-- ASSIGNMENT --
Report the number of lines in these entries that contain "SELECT". Write only the number.

Top of RECORD EXCERPTS

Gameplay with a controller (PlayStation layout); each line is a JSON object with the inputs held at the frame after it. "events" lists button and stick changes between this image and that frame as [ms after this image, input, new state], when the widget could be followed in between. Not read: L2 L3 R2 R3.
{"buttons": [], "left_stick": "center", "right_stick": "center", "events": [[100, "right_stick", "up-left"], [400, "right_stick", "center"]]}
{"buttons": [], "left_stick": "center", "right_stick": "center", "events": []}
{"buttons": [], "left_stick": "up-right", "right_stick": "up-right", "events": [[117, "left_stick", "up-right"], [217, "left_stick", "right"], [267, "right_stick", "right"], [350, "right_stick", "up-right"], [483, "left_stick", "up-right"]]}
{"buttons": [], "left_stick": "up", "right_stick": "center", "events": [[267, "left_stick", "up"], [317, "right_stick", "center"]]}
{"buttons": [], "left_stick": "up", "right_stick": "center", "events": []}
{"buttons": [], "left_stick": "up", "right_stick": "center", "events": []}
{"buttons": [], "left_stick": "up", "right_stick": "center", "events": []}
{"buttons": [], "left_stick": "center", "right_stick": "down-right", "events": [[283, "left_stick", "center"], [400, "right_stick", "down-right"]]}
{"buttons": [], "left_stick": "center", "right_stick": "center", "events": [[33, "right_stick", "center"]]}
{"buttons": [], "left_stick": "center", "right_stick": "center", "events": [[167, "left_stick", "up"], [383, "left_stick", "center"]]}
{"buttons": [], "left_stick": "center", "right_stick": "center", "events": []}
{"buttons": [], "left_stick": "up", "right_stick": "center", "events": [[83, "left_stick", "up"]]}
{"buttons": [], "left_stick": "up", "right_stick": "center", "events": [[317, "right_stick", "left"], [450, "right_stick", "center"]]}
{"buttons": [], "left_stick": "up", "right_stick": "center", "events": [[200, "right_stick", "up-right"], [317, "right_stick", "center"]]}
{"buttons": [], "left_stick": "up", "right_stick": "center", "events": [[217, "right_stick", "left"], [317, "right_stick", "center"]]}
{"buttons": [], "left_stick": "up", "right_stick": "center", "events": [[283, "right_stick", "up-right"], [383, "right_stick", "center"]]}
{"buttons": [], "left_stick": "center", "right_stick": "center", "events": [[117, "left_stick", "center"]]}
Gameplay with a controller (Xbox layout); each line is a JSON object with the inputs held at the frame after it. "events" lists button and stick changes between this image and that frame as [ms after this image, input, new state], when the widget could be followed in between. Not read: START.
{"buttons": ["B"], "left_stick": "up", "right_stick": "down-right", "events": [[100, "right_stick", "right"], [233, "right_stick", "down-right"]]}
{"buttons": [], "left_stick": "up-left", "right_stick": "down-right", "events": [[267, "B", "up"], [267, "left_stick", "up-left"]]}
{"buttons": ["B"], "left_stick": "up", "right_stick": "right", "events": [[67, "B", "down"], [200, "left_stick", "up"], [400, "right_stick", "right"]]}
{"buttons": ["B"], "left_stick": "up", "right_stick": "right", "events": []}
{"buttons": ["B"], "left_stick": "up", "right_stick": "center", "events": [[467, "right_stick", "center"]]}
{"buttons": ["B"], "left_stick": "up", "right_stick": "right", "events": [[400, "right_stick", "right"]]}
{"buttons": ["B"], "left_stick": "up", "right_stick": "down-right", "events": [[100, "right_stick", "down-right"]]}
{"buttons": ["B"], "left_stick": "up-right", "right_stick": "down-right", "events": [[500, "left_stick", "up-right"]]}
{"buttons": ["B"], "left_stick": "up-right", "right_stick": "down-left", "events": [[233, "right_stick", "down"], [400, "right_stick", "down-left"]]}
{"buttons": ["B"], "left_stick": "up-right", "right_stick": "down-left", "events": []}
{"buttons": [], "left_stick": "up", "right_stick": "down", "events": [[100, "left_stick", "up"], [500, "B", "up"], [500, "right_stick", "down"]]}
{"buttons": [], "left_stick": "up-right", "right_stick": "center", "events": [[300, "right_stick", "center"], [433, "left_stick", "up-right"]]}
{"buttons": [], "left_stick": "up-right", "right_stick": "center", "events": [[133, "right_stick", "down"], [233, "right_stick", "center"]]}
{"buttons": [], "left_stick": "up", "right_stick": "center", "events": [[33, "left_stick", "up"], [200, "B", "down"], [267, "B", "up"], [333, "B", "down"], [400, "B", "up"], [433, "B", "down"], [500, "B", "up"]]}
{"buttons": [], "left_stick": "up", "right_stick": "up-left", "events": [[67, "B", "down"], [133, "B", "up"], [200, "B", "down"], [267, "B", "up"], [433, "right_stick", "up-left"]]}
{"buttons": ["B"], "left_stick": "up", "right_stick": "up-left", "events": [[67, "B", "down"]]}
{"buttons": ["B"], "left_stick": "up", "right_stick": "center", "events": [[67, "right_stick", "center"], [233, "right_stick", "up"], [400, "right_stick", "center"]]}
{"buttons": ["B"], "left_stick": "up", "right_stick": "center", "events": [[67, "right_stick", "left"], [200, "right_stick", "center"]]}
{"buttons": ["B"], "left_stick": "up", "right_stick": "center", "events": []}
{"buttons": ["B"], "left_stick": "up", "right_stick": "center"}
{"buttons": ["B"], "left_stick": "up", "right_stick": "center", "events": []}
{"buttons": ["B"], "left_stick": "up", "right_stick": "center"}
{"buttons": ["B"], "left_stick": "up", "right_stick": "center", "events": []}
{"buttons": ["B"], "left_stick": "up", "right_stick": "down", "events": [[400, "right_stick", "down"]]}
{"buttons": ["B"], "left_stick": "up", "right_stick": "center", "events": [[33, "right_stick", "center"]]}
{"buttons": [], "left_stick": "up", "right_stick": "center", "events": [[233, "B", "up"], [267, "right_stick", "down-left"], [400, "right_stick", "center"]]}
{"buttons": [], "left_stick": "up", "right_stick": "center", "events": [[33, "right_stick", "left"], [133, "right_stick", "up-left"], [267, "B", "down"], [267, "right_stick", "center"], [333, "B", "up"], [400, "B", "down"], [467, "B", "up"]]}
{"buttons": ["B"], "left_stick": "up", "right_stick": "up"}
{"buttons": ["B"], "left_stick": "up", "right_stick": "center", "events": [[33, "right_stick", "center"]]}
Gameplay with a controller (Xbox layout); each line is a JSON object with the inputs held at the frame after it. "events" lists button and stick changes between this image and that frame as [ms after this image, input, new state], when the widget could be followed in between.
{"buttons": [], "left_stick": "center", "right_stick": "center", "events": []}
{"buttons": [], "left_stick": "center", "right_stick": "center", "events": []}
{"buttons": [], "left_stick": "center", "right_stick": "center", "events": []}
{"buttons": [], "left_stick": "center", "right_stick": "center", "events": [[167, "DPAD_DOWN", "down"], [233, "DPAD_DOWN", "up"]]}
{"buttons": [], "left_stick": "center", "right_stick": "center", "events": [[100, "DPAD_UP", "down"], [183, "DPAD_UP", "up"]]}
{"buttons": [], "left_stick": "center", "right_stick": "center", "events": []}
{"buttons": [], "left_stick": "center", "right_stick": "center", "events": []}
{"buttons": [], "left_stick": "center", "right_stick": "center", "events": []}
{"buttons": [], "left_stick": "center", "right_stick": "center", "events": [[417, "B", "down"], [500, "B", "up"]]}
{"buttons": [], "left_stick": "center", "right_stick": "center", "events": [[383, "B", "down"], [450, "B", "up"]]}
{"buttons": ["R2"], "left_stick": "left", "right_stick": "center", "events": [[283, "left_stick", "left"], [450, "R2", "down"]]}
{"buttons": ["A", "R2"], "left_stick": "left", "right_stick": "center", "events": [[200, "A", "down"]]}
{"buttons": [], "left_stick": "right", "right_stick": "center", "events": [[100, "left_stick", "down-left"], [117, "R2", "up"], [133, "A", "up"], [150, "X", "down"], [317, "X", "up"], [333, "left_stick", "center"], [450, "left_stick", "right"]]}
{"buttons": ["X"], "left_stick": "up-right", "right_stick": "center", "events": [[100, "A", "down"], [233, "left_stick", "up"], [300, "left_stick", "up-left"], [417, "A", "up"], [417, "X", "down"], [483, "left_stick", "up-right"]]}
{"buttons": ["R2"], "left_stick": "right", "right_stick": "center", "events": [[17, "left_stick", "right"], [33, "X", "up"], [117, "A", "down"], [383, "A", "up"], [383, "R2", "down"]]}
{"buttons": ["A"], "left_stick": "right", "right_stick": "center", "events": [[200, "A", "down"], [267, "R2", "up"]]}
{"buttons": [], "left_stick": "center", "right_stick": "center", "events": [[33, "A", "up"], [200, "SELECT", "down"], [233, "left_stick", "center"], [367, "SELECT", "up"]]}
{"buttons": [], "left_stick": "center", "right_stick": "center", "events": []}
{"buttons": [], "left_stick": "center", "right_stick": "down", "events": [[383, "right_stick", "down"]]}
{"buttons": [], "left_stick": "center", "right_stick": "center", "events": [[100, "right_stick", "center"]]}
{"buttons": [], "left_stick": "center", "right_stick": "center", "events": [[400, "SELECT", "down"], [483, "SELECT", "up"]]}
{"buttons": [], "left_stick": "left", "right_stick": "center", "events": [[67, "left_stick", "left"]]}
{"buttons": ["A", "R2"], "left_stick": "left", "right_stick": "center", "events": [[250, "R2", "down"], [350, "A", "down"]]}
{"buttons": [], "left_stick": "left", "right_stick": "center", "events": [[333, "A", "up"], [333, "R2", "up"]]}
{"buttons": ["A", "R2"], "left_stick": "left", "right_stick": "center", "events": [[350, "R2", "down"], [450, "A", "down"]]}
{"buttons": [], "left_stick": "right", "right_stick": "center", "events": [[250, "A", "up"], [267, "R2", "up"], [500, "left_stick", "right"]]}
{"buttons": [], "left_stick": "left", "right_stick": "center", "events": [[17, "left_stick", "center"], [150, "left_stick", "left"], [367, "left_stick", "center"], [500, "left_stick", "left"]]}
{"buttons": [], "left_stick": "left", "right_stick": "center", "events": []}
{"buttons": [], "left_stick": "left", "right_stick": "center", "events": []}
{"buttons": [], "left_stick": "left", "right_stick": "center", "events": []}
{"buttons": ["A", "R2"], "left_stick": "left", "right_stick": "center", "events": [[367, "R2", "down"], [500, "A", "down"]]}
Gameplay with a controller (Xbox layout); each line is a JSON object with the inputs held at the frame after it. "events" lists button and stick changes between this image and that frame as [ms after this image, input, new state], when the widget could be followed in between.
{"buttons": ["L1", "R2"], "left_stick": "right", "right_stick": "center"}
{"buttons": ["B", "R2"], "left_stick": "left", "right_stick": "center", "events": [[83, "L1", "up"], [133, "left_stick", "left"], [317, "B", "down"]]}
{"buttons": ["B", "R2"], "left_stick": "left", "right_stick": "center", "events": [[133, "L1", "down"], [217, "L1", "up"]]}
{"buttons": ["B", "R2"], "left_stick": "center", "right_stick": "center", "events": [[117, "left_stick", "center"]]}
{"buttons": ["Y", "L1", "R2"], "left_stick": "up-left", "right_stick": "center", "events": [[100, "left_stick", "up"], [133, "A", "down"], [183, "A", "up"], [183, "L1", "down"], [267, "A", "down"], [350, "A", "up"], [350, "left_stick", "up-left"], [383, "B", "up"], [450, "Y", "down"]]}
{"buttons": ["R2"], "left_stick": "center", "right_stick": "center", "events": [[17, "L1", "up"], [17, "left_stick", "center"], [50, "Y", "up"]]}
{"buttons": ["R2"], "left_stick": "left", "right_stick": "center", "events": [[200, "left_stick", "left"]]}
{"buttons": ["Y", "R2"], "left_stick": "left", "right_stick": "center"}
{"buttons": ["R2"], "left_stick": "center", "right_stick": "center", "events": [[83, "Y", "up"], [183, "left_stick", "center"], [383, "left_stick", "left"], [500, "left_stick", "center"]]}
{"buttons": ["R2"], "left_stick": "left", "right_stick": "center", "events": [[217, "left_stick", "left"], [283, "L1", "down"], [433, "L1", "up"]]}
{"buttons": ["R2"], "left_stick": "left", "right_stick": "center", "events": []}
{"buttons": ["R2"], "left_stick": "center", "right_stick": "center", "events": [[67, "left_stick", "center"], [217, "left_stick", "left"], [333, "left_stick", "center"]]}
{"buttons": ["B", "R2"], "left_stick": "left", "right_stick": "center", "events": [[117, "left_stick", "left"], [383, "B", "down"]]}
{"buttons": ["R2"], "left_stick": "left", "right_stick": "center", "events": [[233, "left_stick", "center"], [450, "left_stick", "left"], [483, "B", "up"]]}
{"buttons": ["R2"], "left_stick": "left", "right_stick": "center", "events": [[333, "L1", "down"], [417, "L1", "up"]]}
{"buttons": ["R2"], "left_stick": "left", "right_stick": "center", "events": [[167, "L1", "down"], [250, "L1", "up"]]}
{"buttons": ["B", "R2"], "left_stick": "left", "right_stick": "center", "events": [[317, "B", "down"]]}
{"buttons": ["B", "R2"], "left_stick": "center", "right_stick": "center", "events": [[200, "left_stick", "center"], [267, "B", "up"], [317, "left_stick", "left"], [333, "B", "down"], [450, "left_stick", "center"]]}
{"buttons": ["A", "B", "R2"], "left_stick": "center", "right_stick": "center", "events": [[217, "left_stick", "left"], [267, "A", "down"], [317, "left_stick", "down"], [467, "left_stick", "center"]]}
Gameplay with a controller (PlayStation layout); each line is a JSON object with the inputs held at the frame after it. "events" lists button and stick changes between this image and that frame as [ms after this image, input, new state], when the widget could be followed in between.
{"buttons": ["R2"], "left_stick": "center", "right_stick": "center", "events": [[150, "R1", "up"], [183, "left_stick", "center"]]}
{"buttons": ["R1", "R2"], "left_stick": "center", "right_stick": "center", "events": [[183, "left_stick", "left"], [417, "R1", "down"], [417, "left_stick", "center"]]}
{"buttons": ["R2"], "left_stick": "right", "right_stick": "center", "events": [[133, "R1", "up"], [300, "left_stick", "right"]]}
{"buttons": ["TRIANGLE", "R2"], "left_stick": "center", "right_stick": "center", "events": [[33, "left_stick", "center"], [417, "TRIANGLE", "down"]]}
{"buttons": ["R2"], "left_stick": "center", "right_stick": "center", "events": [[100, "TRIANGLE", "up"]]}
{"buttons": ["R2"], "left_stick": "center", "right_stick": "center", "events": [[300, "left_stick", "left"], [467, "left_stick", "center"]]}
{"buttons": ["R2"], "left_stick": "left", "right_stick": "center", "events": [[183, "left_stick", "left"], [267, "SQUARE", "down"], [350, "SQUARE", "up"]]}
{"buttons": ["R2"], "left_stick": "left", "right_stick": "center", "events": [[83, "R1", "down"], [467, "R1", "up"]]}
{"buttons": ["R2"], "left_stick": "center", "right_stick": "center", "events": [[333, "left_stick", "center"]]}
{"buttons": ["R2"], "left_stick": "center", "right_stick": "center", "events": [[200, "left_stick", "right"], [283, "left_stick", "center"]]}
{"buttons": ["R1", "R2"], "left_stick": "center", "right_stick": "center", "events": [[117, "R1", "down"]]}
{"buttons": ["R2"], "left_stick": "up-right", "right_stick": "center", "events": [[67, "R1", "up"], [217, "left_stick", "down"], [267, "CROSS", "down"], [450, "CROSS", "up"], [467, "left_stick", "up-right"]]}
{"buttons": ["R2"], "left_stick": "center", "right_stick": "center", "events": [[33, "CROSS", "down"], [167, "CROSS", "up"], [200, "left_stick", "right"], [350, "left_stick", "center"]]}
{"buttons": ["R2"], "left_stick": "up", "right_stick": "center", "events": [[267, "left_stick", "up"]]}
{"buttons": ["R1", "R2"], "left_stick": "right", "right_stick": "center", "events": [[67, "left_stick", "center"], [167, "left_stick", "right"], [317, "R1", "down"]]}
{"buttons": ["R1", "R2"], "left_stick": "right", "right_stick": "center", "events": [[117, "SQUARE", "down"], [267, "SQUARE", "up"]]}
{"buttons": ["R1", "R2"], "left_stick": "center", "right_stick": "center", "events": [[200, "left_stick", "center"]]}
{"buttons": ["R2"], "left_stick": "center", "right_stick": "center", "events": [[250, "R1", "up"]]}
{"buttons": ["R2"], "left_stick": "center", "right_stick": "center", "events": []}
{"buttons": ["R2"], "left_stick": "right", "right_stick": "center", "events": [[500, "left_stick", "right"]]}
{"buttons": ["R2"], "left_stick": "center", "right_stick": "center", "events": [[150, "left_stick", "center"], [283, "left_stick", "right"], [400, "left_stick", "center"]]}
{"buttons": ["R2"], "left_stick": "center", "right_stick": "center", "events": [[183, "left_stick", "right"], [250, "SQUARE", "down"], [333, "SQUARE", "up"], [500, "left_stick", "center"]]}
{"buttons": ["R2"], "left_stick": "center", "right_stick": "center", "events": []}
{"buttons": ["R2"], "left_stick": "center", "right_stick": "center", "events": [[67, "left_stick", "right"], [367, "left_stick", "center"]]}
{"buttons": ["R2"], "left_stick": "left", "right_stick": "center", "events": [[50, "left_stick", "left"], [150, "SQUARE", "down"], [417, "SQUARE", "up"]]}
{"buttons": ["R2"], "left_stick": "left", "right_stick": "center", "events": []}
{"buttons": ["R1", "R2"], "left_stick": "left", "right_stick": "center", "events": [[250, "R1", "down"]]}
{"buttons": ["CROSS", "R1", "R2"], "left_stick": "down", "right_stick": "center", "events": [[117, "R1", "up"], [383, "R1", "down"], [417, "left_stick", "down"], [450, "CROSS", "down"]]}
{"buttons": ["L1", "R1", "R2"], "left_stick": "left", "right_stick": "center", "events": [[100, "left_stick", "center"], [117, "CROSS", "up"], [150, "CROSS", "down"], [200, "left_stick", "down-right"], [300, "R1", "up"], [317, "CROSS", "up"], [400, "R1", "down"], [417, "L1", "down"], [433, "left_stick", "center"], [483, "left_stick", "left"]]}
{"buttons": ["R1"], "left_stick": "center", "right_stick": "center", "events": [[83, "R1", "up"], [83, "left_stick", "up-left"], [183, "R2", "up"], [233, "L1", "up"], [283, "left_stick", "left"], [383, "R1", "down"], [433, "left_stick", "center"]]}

Bottom of RECORD EXCERPTS

-- THE COMPLETED TASK --
2